Document:
-*-*-
Additional information on the ‘sklearn’ ANNDL
This implementation uses Scikit-Learn's MLPRegressor object. Not every parameter is able to be modified, but most are. This flavor of ANNDL only uses fully connected layer as opposed to Tensorflow.
Build from command-line
Here's an example of building a sklearn ANNDL using the sk substructure:
options = anndl('options'); options.sk.hidden_layer_sizes = {10, 10, 10}; options.sk.activation = 'tanh'; options.sk.solver = 'lbfgs'; model = anndl(x,y,options);
Build from Analysis Window
Open window. Create layers by clicking the Add Hidden Layer button in the middle of the panel. This creates a new row, where each row corresponds to a hidden layer. Provide a value for the Units column by clicking the box and entering argument. Remove a layer by clicking the checkbox under the Remove column of the corresponding row of that layer.
Additional information on the ‘tensorflow’ ANNDL
PLS_Toolbox does not include the full slate that Tensorflow has to offer, but more than enough to get off the ground running to build deep neural networks. Tensorflow offers a wide variety of the types of layers to use, loss functions, optimizers, and activation functions. This chart goes over what has been adapted from Tensorflow thus far:
- Layers (visit here for more info: https://www.tensorflow.org/api_docs/python/tf/keras/layers
- Dense (fully connected layer)
- Flatten (Takes weights from the previous layer and flattens to a 1-dimensional vector)
- Dropout (Randomly assign a fraction of the node values to 0.)
- BatchNormalization (Normalizes weights from the previous layer to have a mean output close to 0 and standard deviation close to 1)
- Conv[123]D (all three dimensions included)
- AveragePooling[123]D (all three dimensions included)
- MaxPooling[123]D (all three dimensions included)
-*-*-
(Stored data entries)
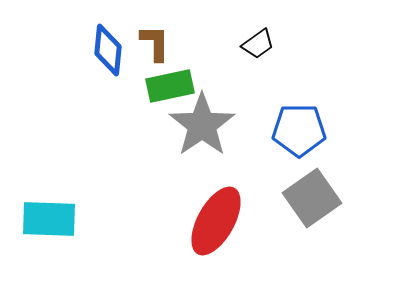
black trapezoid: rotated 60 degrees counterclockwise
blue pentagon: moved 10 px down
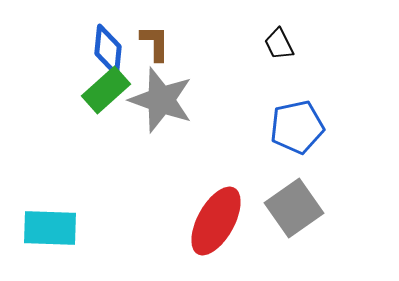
black trapezoid: moved 21 px right; rotated 100 degrees clockwise
green rectangle: moved 64 px left, 4 px down; rotated 30 degrees counterclockwise
gray star: moved 41 px left, 25 px up; rotated 18 degrees counterclockwise
blue pentagon: moved 2 px left, 3 px up; rotated 12 degrees counterclockwise
gray square: moved 18 px left, 10 px down
cyan rectangle: moved 1 px right, 9 px down
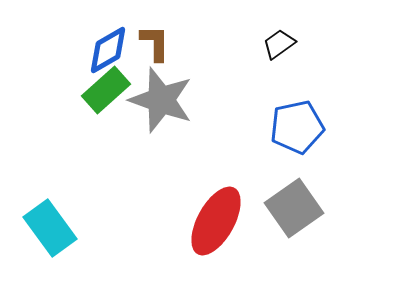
black trapezoid: rotated 80 degrees clockwise
blue diamond: rotated 54 degrees clockwise
cyan rectangle: rotated 52 degrees clockwise
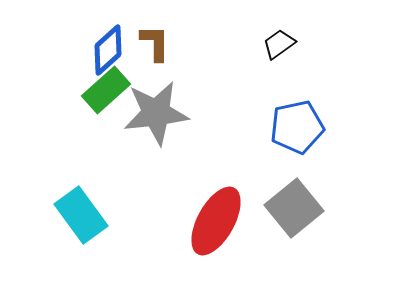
blue diamond: rotated 12 degrees counterclockwise
gray star: moved 5 px left, 13 px down; rotated 26 degrees counterclockwise
gray square: rotated 4 degrees counterclockwise
cyan rectangle: moved 31 px right, 13 px up
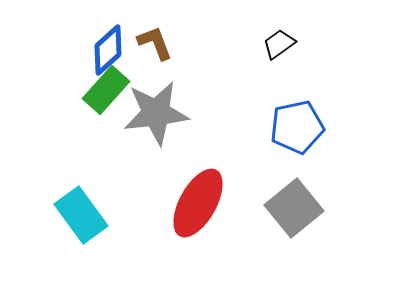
brown L-shape: rotated 21 degrees counterclockwise
green rectangle: rotated 6 degrees counterclockwise
red ellipse: moved 18 px left, 18 px up
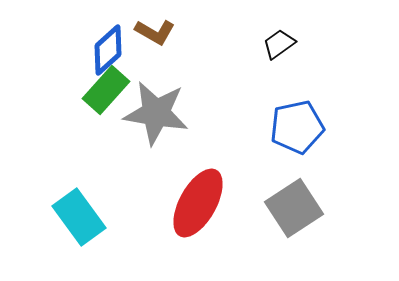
brown L-shape: moved 11 px up; rotated 141 degrees clockwise
gray star: rotated 16 degrees clockwise
gray square: rotated 6 degrees clockwise
cyan rectangle: moved 2 px left, 2 px down
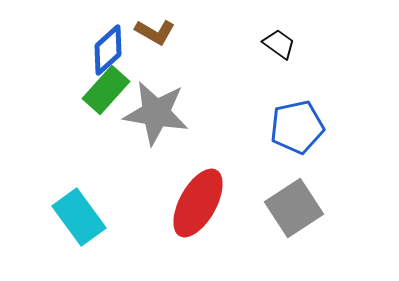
black trapezoid: rotated 72 degrees clockwise
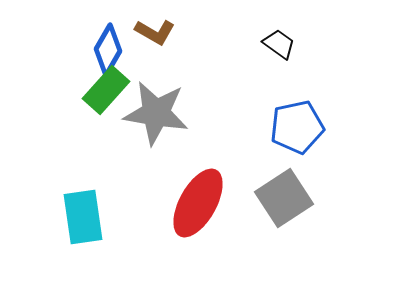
blue diamond: rotated 18 degrees counterclockwise
gray square: moved 10 px left, 10 px up
cyan rectangle: moved 4 px right; rotated 28 degrees clockwise
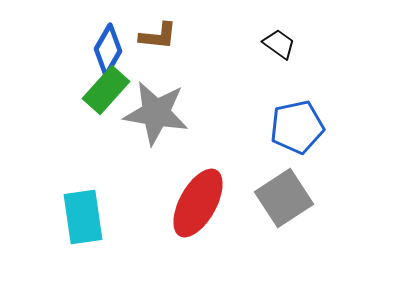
brown L-shape: moved 3 px right, 4 px down; rotated 24 degrees counterclockwise
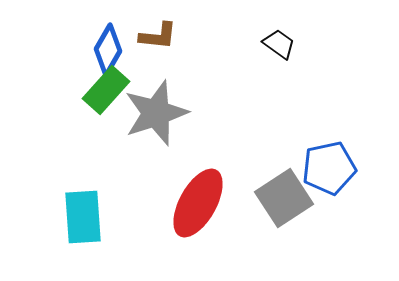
gray star: rotated 28 degrees counterclockwise
blue pentagon: moved 32 px right, 41 px down
cyan rectangle: rotated 4 degrees clockwise
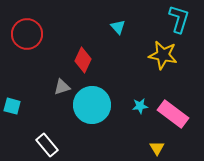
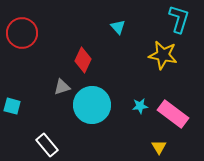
red circle: moved 5 px left, 1 px up
yellow triangle: moved 2 px right, 1 px up
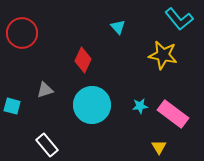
cyan L-shape: rotated 124 degrees clockwise
gray triangle: moved 17 px left, 3 px down
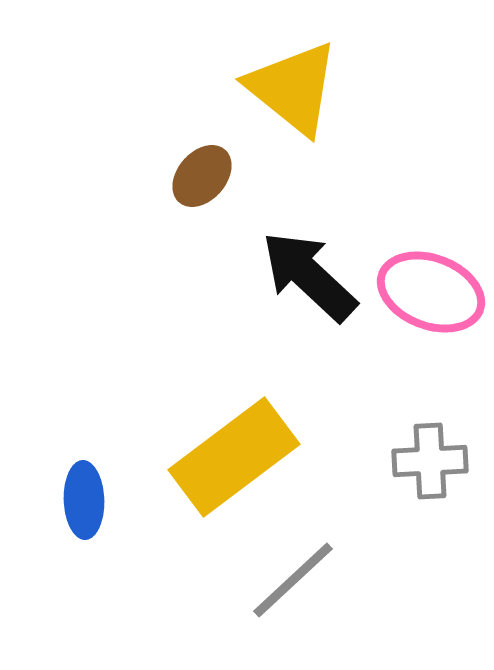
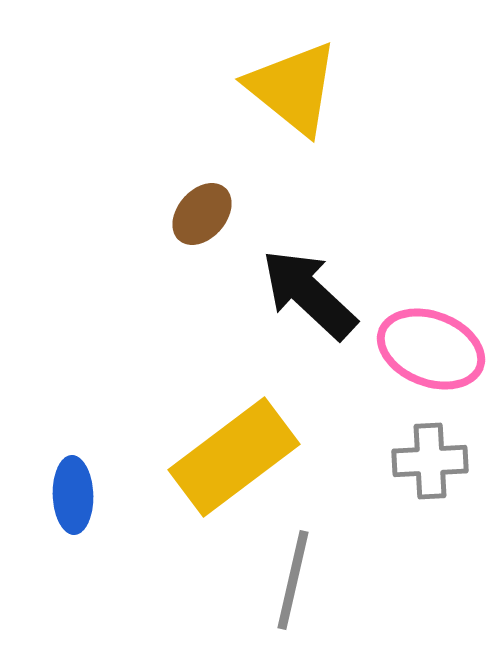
brown ellipse: moved 38 px down
black arrow: moved 18 px down
pink ellipse: moved 57 px down
blue ellipse: moved 11 px left, 5 px up
gray line: rotated 34 degrees counterclockwise
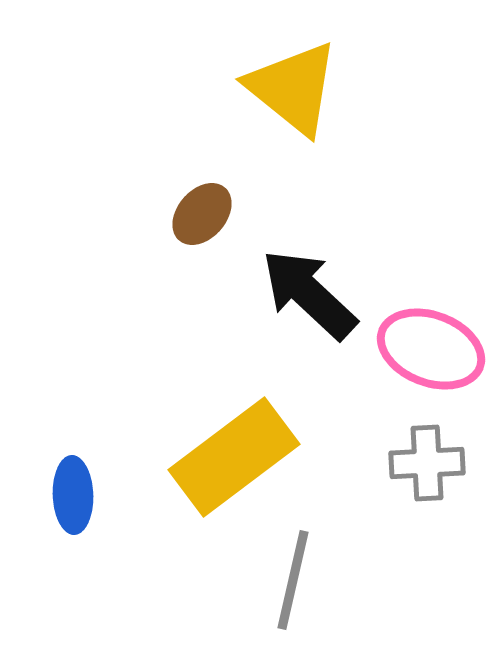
gray cross: moved 3 px left, 2 px down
-*-*-
What this exercise asks:
1) In the ANNDL text, which Scikit-Learn object does the sklearn version use?
2) Using the ANNDL text, decide whether each statement agrees with it, and support each yes or no with the deciding words of the text: (a) The sklearn version uses only fully connected layers. (b) PLS_Toolbox includes everything Tensorflow offers. (c) You remove a hidden layer by clicking the Add Hidden Layer button again.
3) Pick up the ANNDL text after its last line and keep it going.

Exercise answers:
1) MLPRegressor

2)
(a) Yes: "This flavor of ANNDL only uses fully connected layer as opposed to Tensorflow."
(b) No: "PLS_Toolbox does not include the full slate that Tensorflow has to offer"
(c) No: "Remove a layer by clicking the checkbox under the Remove column of the corresponding row of that layer."

3)
- Optimizers (visit here for more info: https://www.tensorflow.org/api_docs/python/tf/keras/optimizers
- Adam
- Adamax
- RMSProp
- SGD
- Loss functions (visit here for more info: https://www.tensorflow.org/api_docs/python/tf/keras/losses
- Mean Square Error
- Mean Absolute Error
- Logcosh
- Activation functions (visit here for more info: https://www.tensorflow.org/api_docs/python/tf/keras/activations
- Relu
- Tanh
- Sigmoid
- Linear
How to use Tensorflow layers
Each of the layers included in PLS_Toolbox are used to do specific tasks, and therefore require different arguments. As noted above, the tf.hidden_layer parameter is a cell array of structs, each struct representing a hidden layer. The supported field names for these layers are the following
- ‘type’
- ‘units’
- ‘size’
Each hidden layer requires the ‘type’ field to be populated by one of the supported hidden layers provided above. This table explains the parameter mapping for the ‘units’ and ‘size’ fields and the corresponding Tensorflow parameter names by layer type:
Layer Type | Required Field(s) | Tensorflow Parameter(s) | Input data type |
---|---|---|---|
Dense | units | units | integer([1,∞)) |
Flatten | N/A | N/A | N/A |
Dropout | units | rate | float((0,1]) |
BatchNormalization | N/A | N/A | N/A |
Conv1D | units, size | kernels, filter_size | integer([1,∞)), integer([1,∞)) |
Conv2D | units, size | kernels, filter_size | integer([1,∞)), [x y] (where x,y are integers specifying length and width) |
Conv3D | units, size | kernels, filter_size | integer([1,∞)), [x y z] (where x,y,z are integers specifying length, width, and height) |
MaxPooling1D | size | pool_size | integer([1,∞)) |
MaxPooling2D | size | pool_size | [x y] (where x,y are integers specifying length and width) |
MaxPooling3D | size | pool_size | [x y z] (where x,y,z are integers specifying length, width, and height) |
AveragePooling1D | size | pool_size | integer([1,∞)) |
AveragePooling2D | size | pool_size | [x y] (where x,y are integers specifying length and width) |
AveragePooling3D | size | pool_size | [x y z] (where x,y,z are integers specifying length, width, and height) |
Build from command-line
With keeping the information from the above table in mind, here's an example of an ANNDL using 4 hidden layers. The following example network consists of 3 fully-connected hidden layers and then uses a dropout layer to randomly set 25% of the nodes to 0.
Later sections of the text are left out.